- What this task involves:
In the material below, change "Track" to "Follow" in the part that runs from its start through the line containing "34: (497, 272)", and write that part out again with nothing else altered. Leave the pictures out of your answer.

(Keypoint correspondence data)
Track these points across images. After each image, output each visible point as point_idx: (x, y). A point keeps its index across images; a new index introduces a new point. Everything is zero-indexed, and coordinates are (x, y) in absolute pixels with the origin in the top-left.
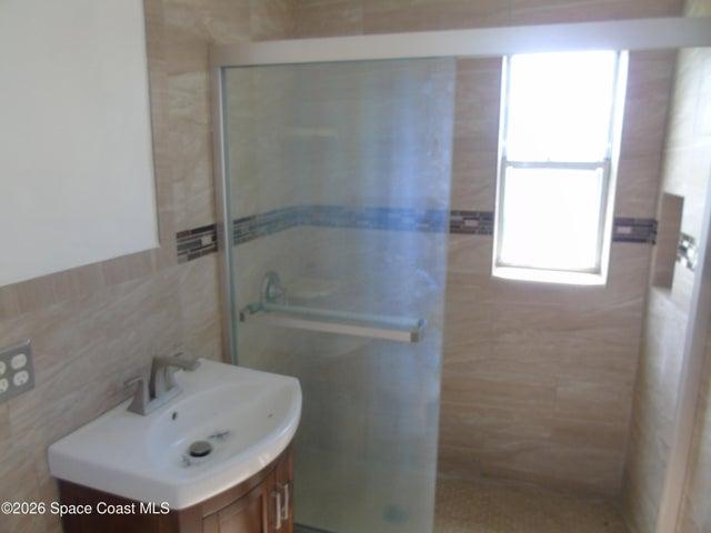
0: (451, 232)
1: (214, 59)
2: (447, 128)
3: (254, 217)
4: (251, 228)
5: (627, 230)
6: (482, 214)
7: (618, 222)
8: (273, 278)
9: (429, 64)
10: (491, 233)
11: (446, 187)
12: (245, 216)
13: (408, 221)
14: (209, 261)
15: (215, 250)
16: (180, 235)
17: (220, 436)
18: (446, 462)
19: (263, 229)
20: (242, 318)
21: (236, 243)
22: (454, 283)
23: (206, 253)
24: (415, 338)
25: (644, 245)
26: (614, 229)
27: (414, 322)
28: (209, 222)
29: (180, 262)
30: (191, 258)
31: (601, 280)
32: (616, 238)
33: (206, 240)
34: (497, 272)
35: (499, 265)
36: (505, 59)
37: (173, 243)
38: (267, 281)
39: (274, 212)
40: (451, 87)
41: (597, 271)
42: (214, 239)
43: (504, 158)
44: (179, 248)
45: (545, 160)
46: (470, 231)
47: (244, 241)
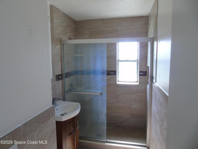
0: (107, 75)
1: (61, 43)
2: (106, 55)
3: (68, 73)
4: (68, 75)
5: (142, 73)
6: (114, 71)
7: (140, 72)
8: (72, 85)
9: (102, 44)
10: (116, 75)
11: (106, 66)
12: (67, 72)
13: (99, 73)
14: (61, 81)
15: (62, 79)
16: (56, 76)
17: (65, 113)
18: (109, 124)
19: (69, 75)
20: (67, 92)
21: (65, 78)
22: (108, 85)
23: (60, 80)
24: (101, 94)
25: (145, 76)
26: (139, 74)
27: (101, 92)
28: (61, 74)
29: (56, 81)
30: (58, 80)
31: (138, 84)
32: (140, 75)
33: (60, 77)
34: (118, 83)
35: (118, 81)
36: (117, 43)
37: (55, 77)
38: (71, 86)
39: (71, 72)
40: (106, 48)
41: (137, 82)
42: (61, 77)
43: (118, 60)
44: (56, 78)
45: (126, 60)
46: (112, 75)
47: (67, 77)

- Solution:
Follow these points across images. After each image, output each visible point as point_idx: (x, y). A point keeps its index across images; a new index introduces a new point. Everything is zero-indexed, and coordinates are (x, y) in absolute pixels with the origin in the top-left.
0: (451, 232)
1: (214, 59)
2: (447, 128)
3: (254, 217)
4: (251, 228)
5: (627, 230)
6: (482, 214)
7: (618, 222)
8: (273, 278)
9: (429, 64)
10: (491, 233)
11: (446, 187)
12: (245, 216)
13: (408, 221)
14: (209, 261)
15: (215, 250)
16: (180, 235)
17: (220, 436)
18: (446, 462)
19: (263, 229)
20: (242, 318)
21: (236, 243)
22: (454, 283)
23: (206, 253)
24: (415, 338)
25: (644, 245)
26: (614, 229)
27: (414, 322)
28: (209, 222)
29: (180, 262)
30: (191, 258)
31: (601, 280)
32: (616, 238)
33: (206, 240)
34: (497, 272)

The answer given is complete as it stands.